Any suggestions or comments are deeply appreciated.


----------



## james dilley (Mar 21, 2004)

First off what part of the country are you in?? 2nd If you pull the honey you will need to feed them Sugar water. Don't forget to put the comb back in if you rob them.. They may make it real well.You never know. You said the frame was dripping?? that could be nectar that has not dried down, Or you may have Wax moths.Did you see any cocoons? or larva?? Or moths flying out when opened?? But the main thing is Not to open the hive very much in cold weather. And they will need there stores for winter feeding..


----------



## Iddee (Sep 25, 2005)

Just leave the bees be.  
Seriously, it would be best to just leave them as they are for the winter. Use the time to read and talk to people about beekeeping. Most bee menuevering will be done in spring and early fall. They need the honey they have for the winter. You can get another super ready to go on next april 1st. That will be for your honey. The deep box and one super will be for the bees. By the time you harvest yours about the last of april or sometime in may, you will have learned what you need to know."I hope"

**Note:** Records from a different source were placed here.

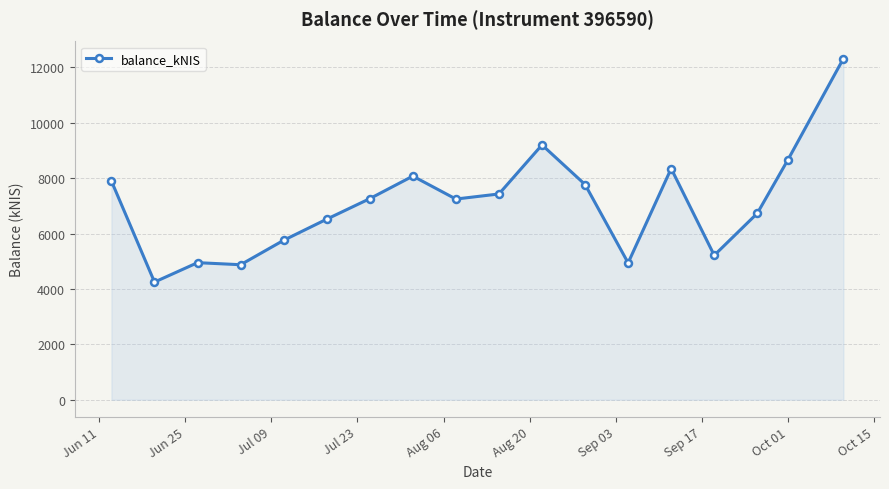

What is the difference between the maximum and minimum values?

8072.7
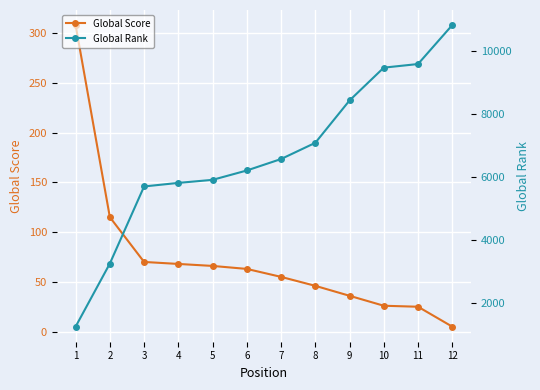

Which series has the widest spread of values?

Global Rank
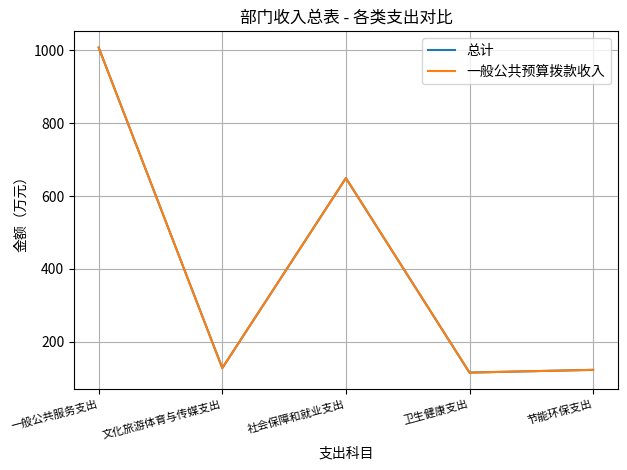

Does the chart have visible grid lines?

Yes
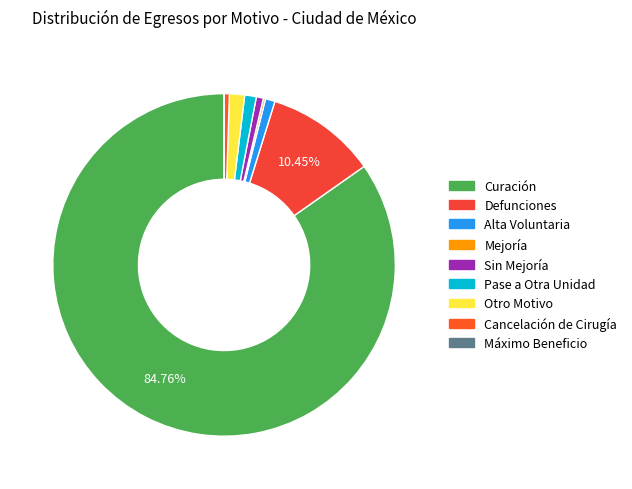

Is it true that Alta Voluntaria is 1% of the pie?

True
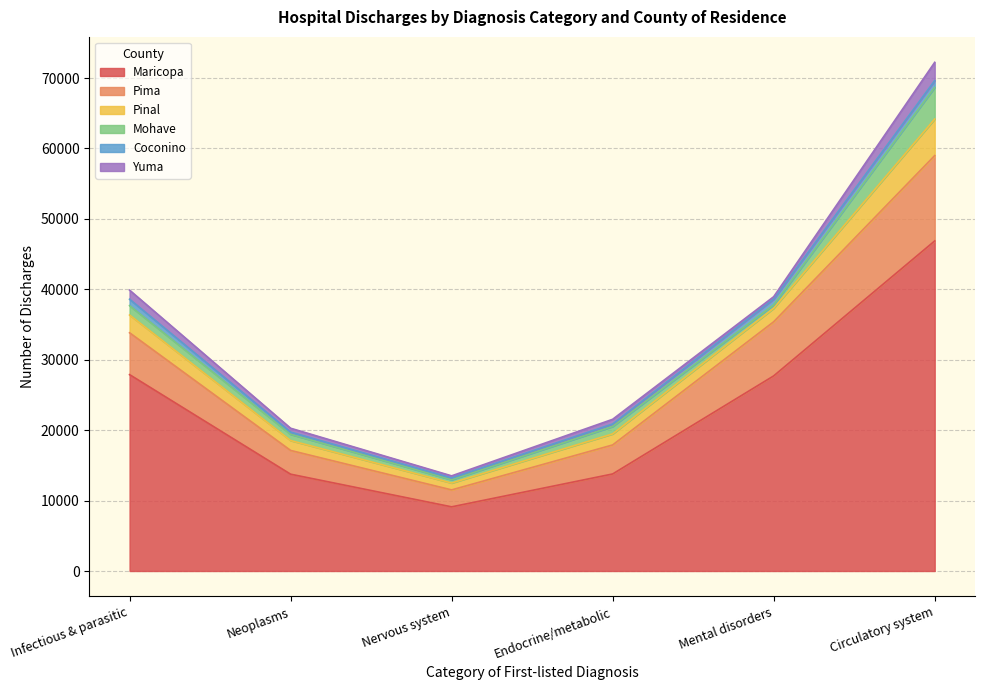

True or false: Maricopa and Mohave intersect in this chart.

False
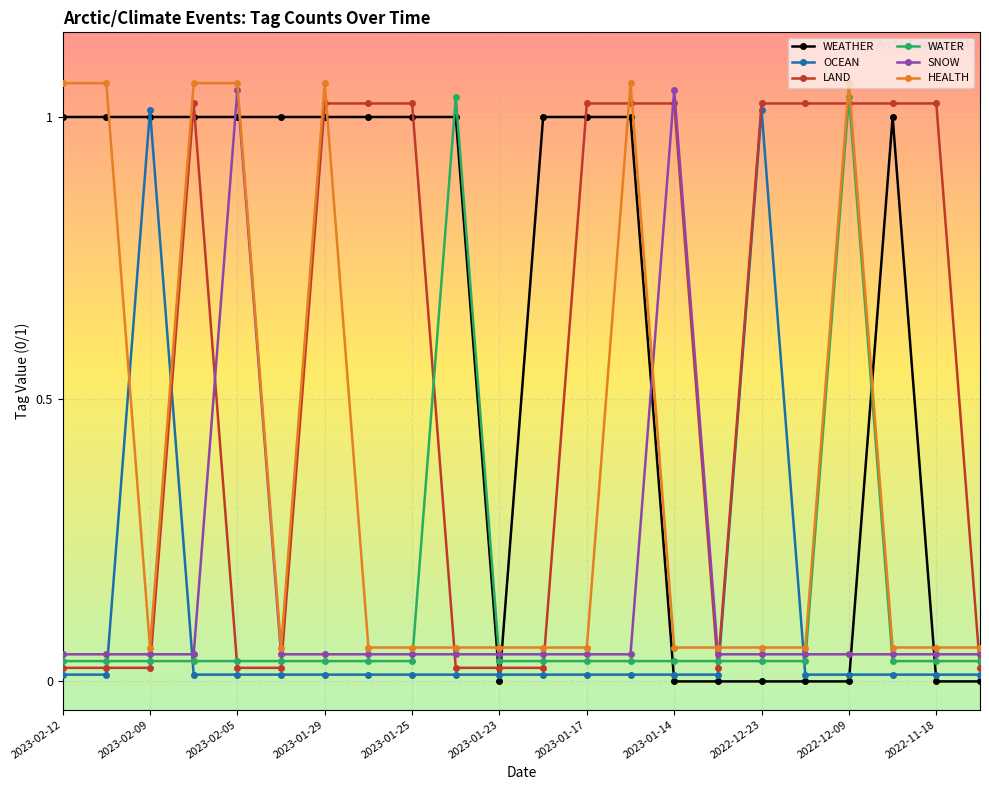

What is the sum of all SNOW values?

3.1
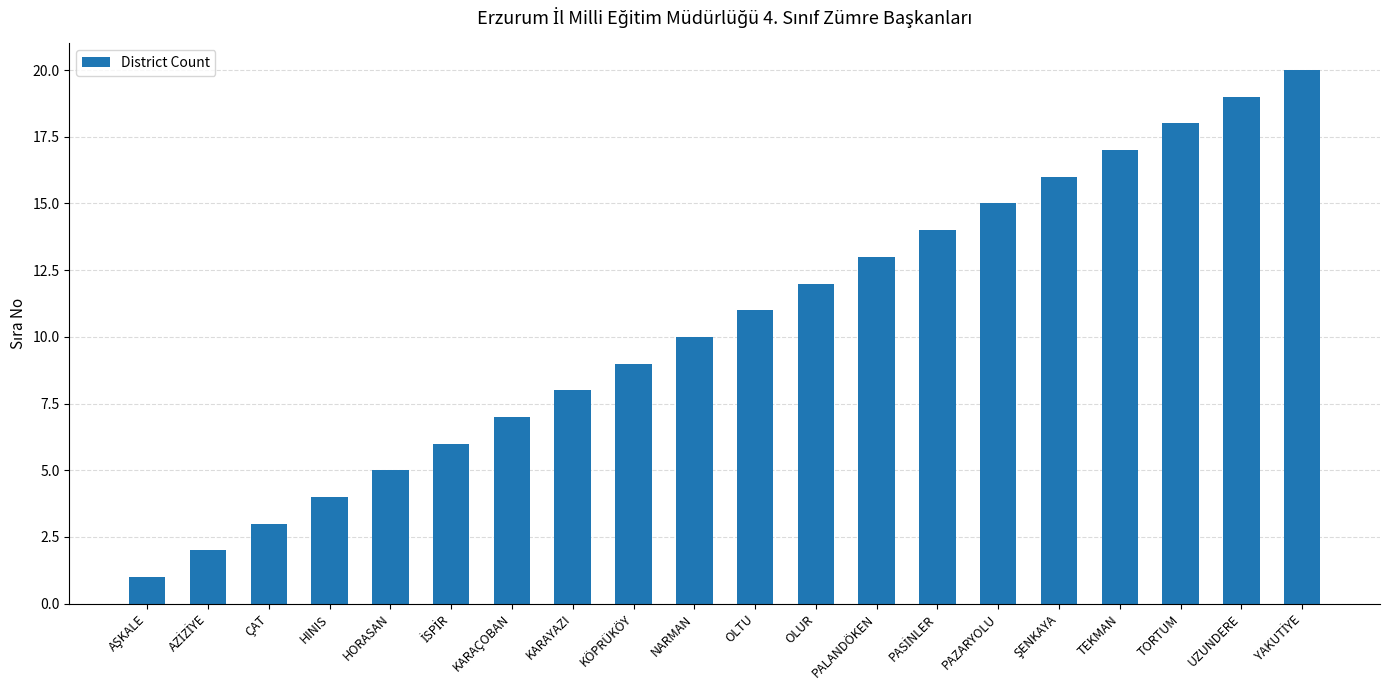

The value at PAZARYOLU is 15. True or false?

True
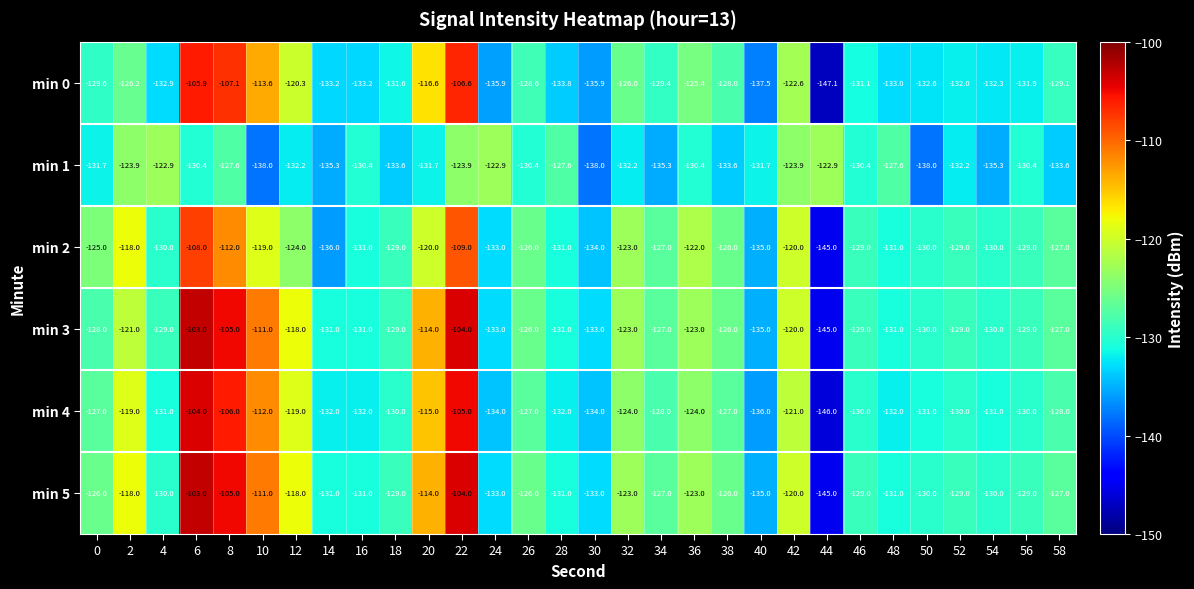

What value does the min 5 series have at 4?

-130.0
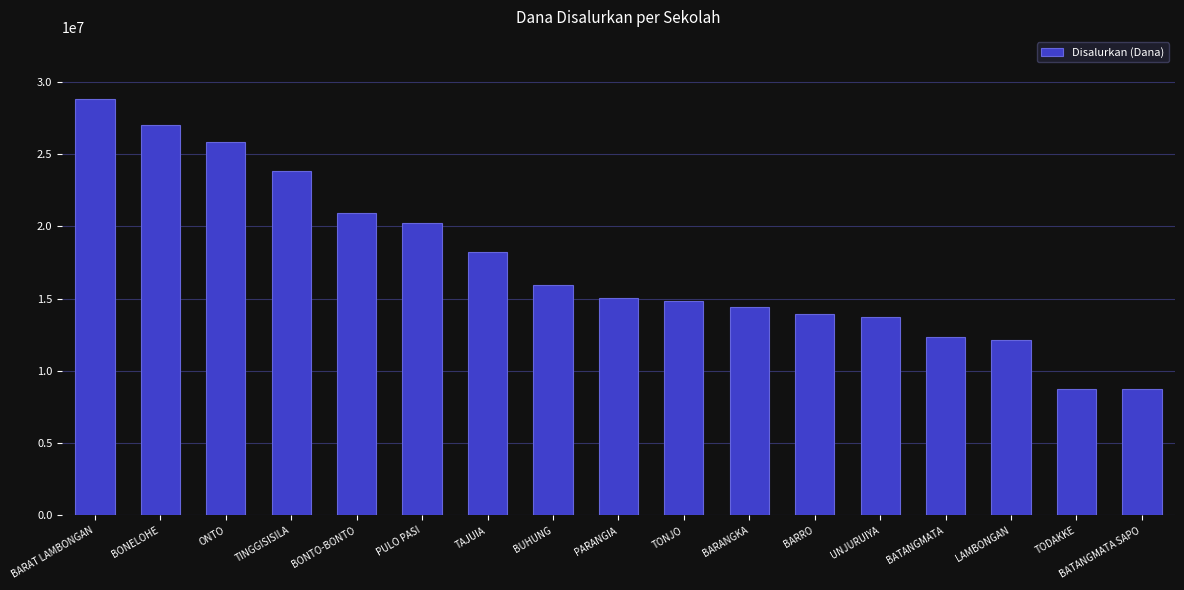

What is the label of the 17th bar from the right?

BARAT LAMBONGAN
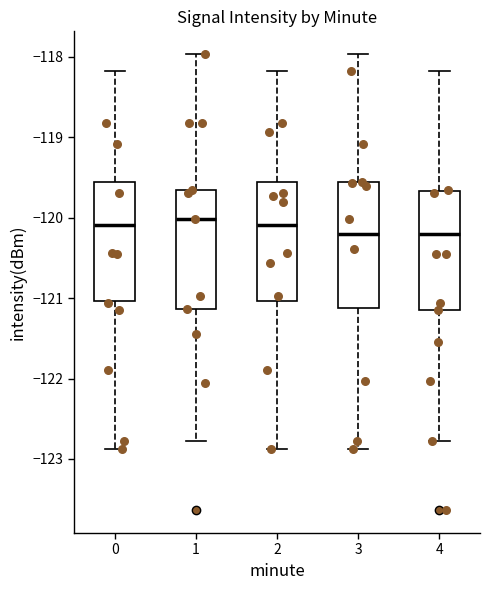

Reading left to right, transcribe this box plot: for each box, give where its median line is, the range the box spans, and where its two whiskers end, as read against the y-axis. The values are not printed on the chart, so give them approximately, as read against the axis.

0: median -120.1, box -121.0 to -119.6, whiskers -122.9 to -118.2
1: median -120.0, box -121.1 to -119.7, whiskers -122.8 to -118.0
2: median -120.1, box -121.0 to -119.6, whiskers -122.9 to -118.2
3: median -120.2, box -121.1 to -119.6, whiskers -122.9 to -118.0
4: median -120.2, box -121.1 to -119.7, whiskers -122.8 to -118.2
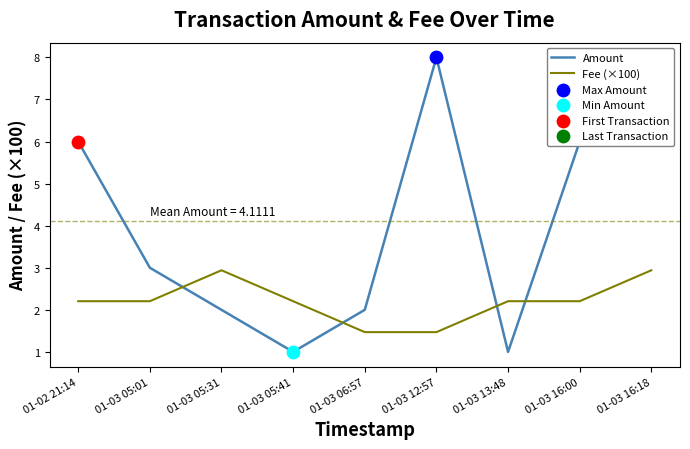

Which series reaches the minimum Y coordinate?

Amount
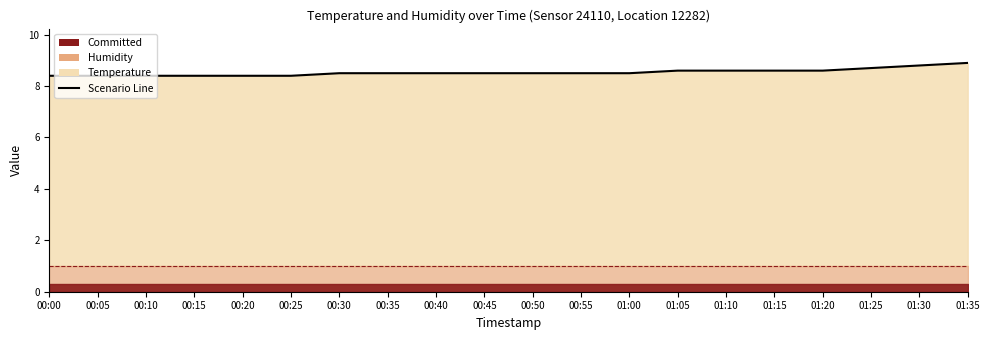

What position from the right is 00:35?

13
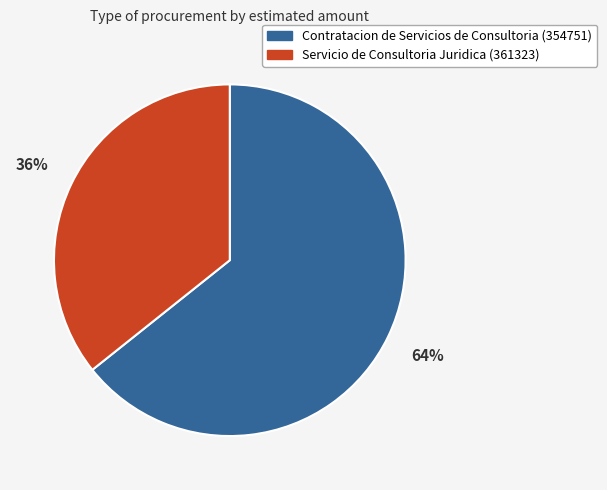

Between Servicio de Consultoria Juridica (361323) and Contratacion de Servicios de Consultoria (354751), which is larger?

Contratacion de Servicios de Consultoria (354751)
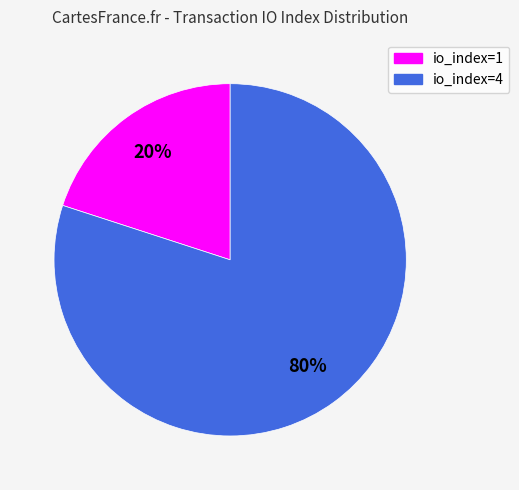

What percentage is the io_index=1 slice, to the nearest percent?

20%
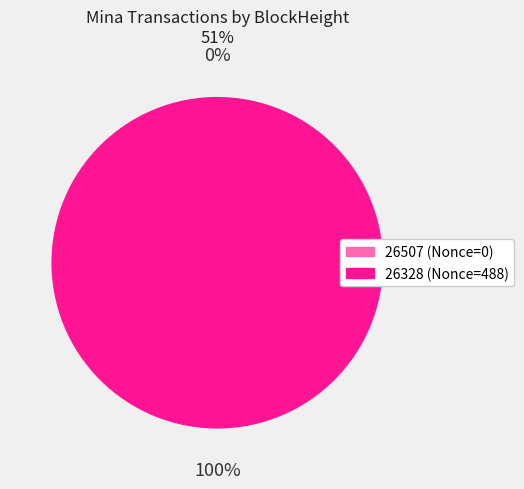

What is the total percentage of 26328 and 26507?

100.0%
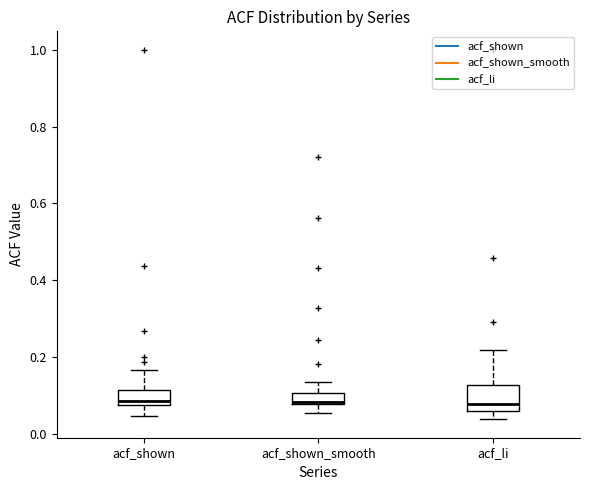

Where is the upper edge of the box for acf_li on the y-axis? The values are not printed on the chart, so give them approximately, as read against the axis.

0.12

Check out this site and spend at least 500 hours on it before spring.
http://www.beesource.com/cgi-bin/ubbcgi/Ultimatebb.cgi?action=intro
Best of luck to you and welcome to the fascinating world of the honeybee.


----------



## jeffreyc256 (Sep 25, 2005)

I agree, leave it alone till spring, read up. Maybe feed sugar water to keep it going. The hive can have other problems, I would keep it seperated from new stock you buy until you get where you can evaluate it.


----------



## ChickenMom (Sep 27, 2005)

OK We're just leaving it alone. The hive is in pretty bad shape. We are going to get new ones, it has some rotten wood on it. Don't know how old it is or how long it was left.


----------



## mountainman_bc (Nov 7, 2005)

Yes- if it is light, and it should be quite heavy, and if if is still above freezing- then definately feed the bees emmediately (not next week). They need 2 parts sugar to 1 part water. You'll need a frame feeder or much better yet is a feeding pail.
They'll starve if they aren't heavy.


----------